The Daedalus String Quartet is collaborating with the University of Pennsylvania to perform the complete Beethoven Quartets. The Beethoven Quartet series began in the fall with two multidisciplinary programs. They included participants from the Penn Smilow Center for Translational Research and the Kelly Writer’s House.
From my experience with the Chamber Orchestra of Philadelphia and the Chamber Society of Philadelphia, there is an intimate connection with art and lifestyle. Dr. Yale Cohen back in October must have had an interesting perspective on the hearing-impaired musician, and the poetry from T.S Eliot, Aldous Huxley, Milan Kundera at the Kelly Writer’s House must have put lyrics to Beethoven’s music, as well as an echoing effect from the instrumentals. The Daedalus String Quartet’s Beethoven String Quartet series continues Sunday February 11th, and returns again in April at the Annenburg Center for the Performing Arts.

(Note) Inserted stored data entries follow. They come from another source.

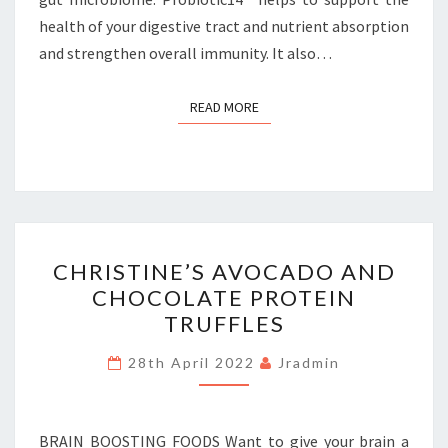
health of your digestive tract and nutrient absorption
and strengthen overall immunity. It also…
READ MORE
READ MORE
CHRISTINE’S
CHRISTINE’S AVOCADO AND
AVOCADO
CHOCOLATE PROTEIN
AND
TRUFFLES
CHOCOLATE
PROTEIN
28th April 2022
Jradmin
TRUFFLES
BRAIN BOOSTING FOODS Want to give your brain a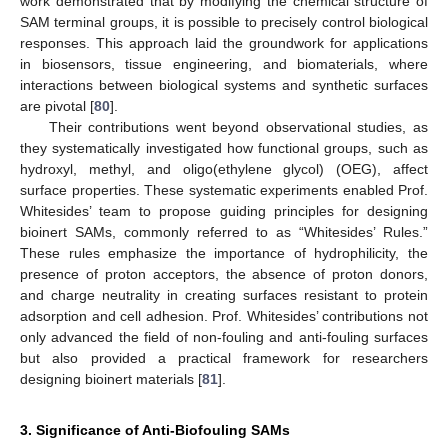
work demonstrated that by modifying the chemical structure of
SAM terminal groups, it is possible to precisely control biological
responses. This approach laid the groundwork for applications
in biosensors, tissue engineering, and biomaterials, where
interactions between biological systems and synthetic surfaces
are pivotal [
80
].
Their contributions went beyond observational studies, as
they systematically investigated how functional groups, such as
hydroxyl, methyl, and oligo(ethylene glycol) (OEG), affect
surface properties. These systematic experiments enabled Prof.
Whitesides’ team to propose guiding principles for designing
bioinert SAMs, commonly referred to as “Whitesides’ Rules.”
These rules emphasize the importance of hydrophilicity, the
presence of proton acceptors, the absence of proton donors,
and charge neutrality in creating surfaces resistant to protein
adsorption and cell adhesion. Prof. Whitesides’ contributions not
only advanced the field of non-fouling and anti-fouling surfaces
but also provided a practical framework for researchers
designing bioinert materials [
81
].
3. Significance of Anti-Biofouling SAMs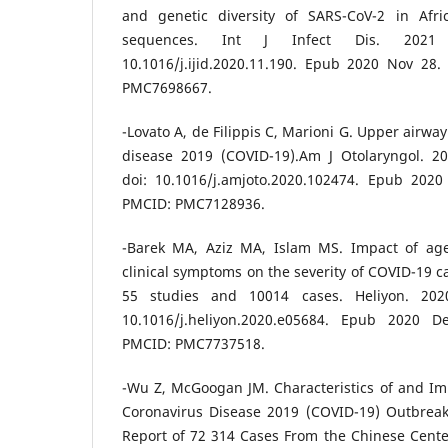
and genetic diversity of SARS-CoV-2 in Af
sequences. Int J Infect Dis. 2021 F
10.1016/j.ijid.2020.11.190. Epub 2020 Nov 28
PMC7698667.
-Lovato A, de Filippis C, Marioni G. Upper airw
disease 2019 (COVID-19).Am J Otolaryngol. 20
doi: 10.1016/j.amjoto.2020.102474. Epub 202
PMCID: PMC7128936.
-Barek MA, Aziz MA, Islam MS. Impact of age
clinical symptoms on the severity of COVID-19 c
55 studies and 10014 cases. Heliyon. 2020
10.1016/j.heliyon.2020.e05684. Epub 2020 
PMCID: PMC7737518.
-Wu Z, McGoogan JM. Characteristics of and Im
Coronavirus Disease 2019 (COVID-19) Outbrea
Report of 72 314 Cases From the Chinese Cente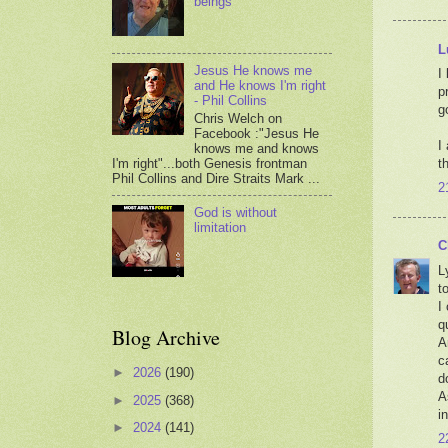
beings
L
Jesus He knows me
I
and He knows I'm right
p
- Phil Collins
g
Chris Welch on
Facebook :"Jesus He
I
knows me and knows
I'm right"...both Genesis frontman
t
Phil Collins and Dire Straits Mark ...
2
God is without
limitation
C
L
to
I
q
Blog Archive
A
c
►
2026
(190)
d
A
►
2025
(368)
i
►
2024
(141)
2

It helped to witness Michael Hollinger’s play Opus, in order to imagine the composition of Beethoven’s Quartet no.14 C Minor, Op.131 by the Daedalus String Quartet after the intermission. The Fugue in the first movement is quick to fall to a darker note. In the second movement, it is as if Beethoven is trying to get himself out of that depressing mood. Hollinger’s characters demonstrate to us the multiple personalities that combine beauty with a science to making music. The comedy of looking for a replacement is easy to get, “it is like making love with a kitchen appliance.” Art must come from the soul, and the conversations that take place between Alan, played by Kevin Bergen, and Elliot, played by Ahren Potratz, shows tension compared to movements and pauses in the musical composition.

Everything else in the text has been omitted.